• Work required:
Please copy each line below that contains the word "degrees".

[[ Data records open ]]

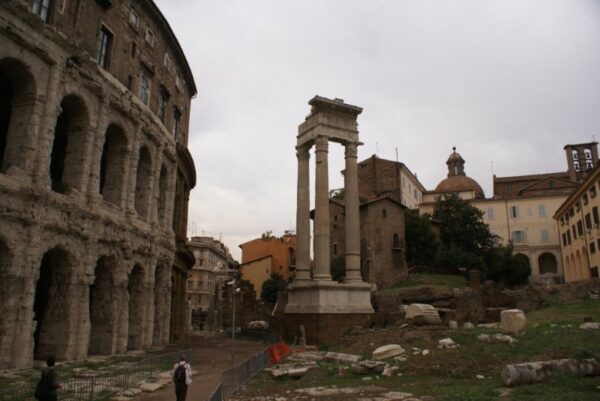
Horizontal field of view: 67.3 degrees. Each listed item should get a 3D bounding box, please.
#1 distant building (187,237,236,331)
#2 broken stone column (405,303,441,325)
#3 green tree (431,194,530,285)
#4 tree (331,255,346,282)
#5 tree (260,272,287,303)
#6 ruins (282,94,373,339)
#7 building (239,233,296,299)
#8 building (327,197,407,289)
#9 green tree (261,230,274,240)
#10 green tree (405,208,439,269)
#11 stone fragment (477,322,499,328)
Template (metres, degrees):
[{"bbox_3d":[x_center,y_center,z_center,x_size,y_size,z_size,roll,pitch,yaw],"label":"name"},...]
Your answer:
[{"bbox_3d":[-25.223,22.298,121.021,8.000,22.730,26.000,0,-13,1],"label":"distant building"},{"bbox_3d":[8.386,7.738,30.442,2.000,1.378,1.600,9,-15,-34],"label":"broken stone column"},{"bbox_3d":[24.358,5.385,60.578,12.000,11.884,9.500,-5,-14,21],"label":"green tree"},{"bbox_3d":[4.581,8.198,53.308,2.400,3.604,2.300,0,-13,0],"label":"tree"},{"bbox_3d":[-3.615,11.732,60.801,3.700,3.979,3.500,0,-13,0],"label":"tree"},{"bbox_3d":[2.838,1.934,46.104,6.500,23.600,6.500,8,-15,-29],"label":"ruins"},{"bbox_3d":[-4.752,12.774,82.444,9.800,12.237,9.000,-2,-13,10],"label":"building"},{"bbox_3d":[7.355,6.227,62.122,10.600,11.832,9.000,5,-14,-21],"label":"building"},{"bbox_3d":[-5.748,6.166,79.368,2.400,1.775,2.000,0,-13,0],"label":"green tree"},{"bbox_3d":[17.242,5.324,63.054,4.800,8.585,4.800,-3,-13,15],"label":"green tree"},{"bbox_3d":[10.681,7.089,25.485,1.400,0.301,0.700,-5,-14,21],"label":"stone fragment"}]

[[ Data records closed ]]

• Answer for this exercise:
Horizontal field of view: 67.3 degrees. Each listed item should get a 3D bounding box, please.
Template (metres, degrees):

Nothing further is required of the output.